Cover Letters are Dead. Here’s What Will Replace Them

October 5, 2017

Long Live the Cover Letter. Or not.

A quick Google search reveals dozens of listings about how the cover letter is dead in hiring – alongside seemingly-anachronistic articles offering cover letter advice for job seekers. So often, business writers refer to something as “dead” to get a rise out of readers: email is dead. Cold calling is dead. Networking is dead – while all the time those things keep on chugging. Not so with cover letters.

Cover letters are, for the most part, a dinosaur in the job application process. They’re a vestigial remnant of a more formal, more hidebound working culture than the one we find ourselves in today. Hiring managers rarely read them. Recruiters rarely read them. Yet candidates still dutifully attach cover letters to job applications – when they can – out of a desire to check all the boxes, to cross the T’s and dot the I’s and come across as a diligent, thorough employee. It breaks our hearts. Okay, that might be too strong. But it’s disappointing to see because the time spent working on a cover letter is almost always better spent buffing up your resume.

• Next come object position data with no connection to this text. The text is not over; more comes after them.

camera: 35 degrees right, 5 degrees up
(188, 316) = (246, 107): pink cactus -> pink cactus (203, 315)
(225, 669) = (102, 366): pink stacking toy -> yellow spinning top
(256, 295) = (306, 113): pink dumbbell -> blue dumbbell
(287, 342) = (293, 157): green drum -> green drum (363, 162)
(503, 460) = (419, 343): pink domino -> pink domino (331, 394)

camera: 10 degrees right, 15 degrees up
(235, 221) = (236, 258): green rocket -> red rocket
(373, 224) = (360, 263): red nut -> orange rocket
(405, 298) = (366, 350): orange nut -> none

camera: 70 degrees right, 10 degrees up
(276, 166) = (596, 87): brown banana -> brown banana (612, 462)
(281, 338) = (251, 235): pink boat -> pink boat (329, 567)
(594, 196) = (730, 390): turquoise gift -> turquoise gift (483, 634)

Why are cover letters dead? Hiring managers at companies tend to receive a ton of applications, so many that it becomes prohibitively time consuming to read the cover letters which, let’s be honest, typically derive from form letters found through Google searches. The same goes for agency recruiters. Many Applicant Tracking Systems – which many large corporations use to filter out job applicants sight unseen – don’t even have a section that allows an applicant to input a cover letter. A famous eye-tracking study in The Ladders showed that the average recruiter spends 6 seconds reviewing each resume before moving on to the next one. The study didn’t even bother to include data about how much time they spend reading cover letters.

To us, that says it all.

For an entry-level or junior role especially, a classy cover letter might show your soft skills, your ability to communicate, in a way that sets you apart and glosses over your lack of experience. Or that’s the idea. For a senior-level role with big impact, a cover letter is a chance to introduce your management style and personality. But most cover letters are going to get ignored by hiring managers, so typically they’re not worth the pixels on which they’re displayed.

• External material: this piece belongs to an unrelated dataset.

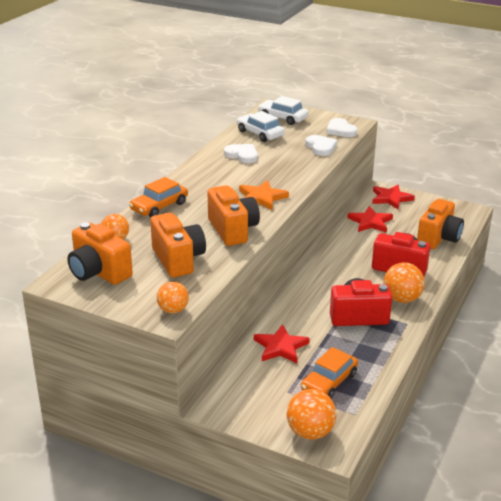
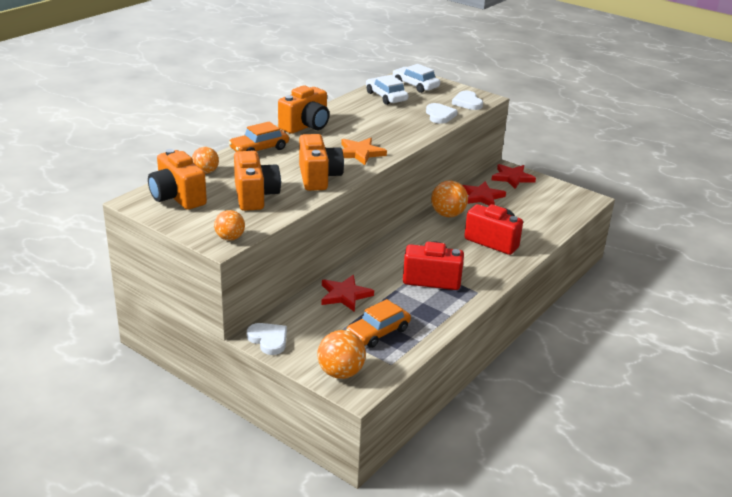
camera: 10 degrees right, 0 degrees up
(242, 155) = (359, 114): white heart -> white heart (268, 340)
(401, 299) = (482, 269): orange ball -> orange ball (447, 214)
(438, 238) = (544, 220): orange camera -> orange camera (306, 126)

However, as the trend away from cover letters takes hold, the pendulum seems to be swinging completely to the other side of the spectrum: more and more we’re seeing resumes come in with absolutely no note or email message attached.

Here’s the basic message we want to convey: the formal cover letter might be dead, but that doesn’t mean a blank email to a recruiter or hiring manager is going to be effective. So let us propose a replacement for the cover letter:

The Elevator Pitch.

Even though you don’t need a formal three paragraph letter explaining your experience and value, you do need some kind of human touch when you market yourself for a role. A cover letter might not get read, and the recruiter might go straight for the resume. But if you send just a resume with no note at all, your resume won’t even get a read.

Your application email needs to have an elevator pitch that entices the recruiter or hiring manager to read your resume. Who are you? What do you do? What excites you about this opportunity? It shouldn’t be as informal as an email to a friend or family member. It still needs to be professional. But concision is key. Point to one or two major accomplishments on your resume, offer a brief note on what you think you’d offer the organization, thank them for their consideration, and sign off.

In today’s business world, for a sole contributor role or above, that’s really all you need. But the elevator pitch isn’t necessarily easier to write than a cover letter. As Mark Twain said (apocryphally), “I wrote you a long letter because I didn’t have time to write a short one.” Figuring out how to distill your experience and potential into a one-paragraph elevator pitch is tricky. It’s even harder to make it personable and catchy. Think about your initial email as a call to action designed to entice the reader into checking out your resume. What are the three most impactful things you’ve done in your career? What do you offer that elevates teams rather than just “filling a role”? What’s motivated you to apply for this job out of the thousands you might see posted every day?

Answer these questions, and you’re halfway there.

Some companies are still asking for cover letters, even if they aren’t necessarily reading them, so consider the practice moribund if not completely dead. But we think an elevator pitch is the best approach.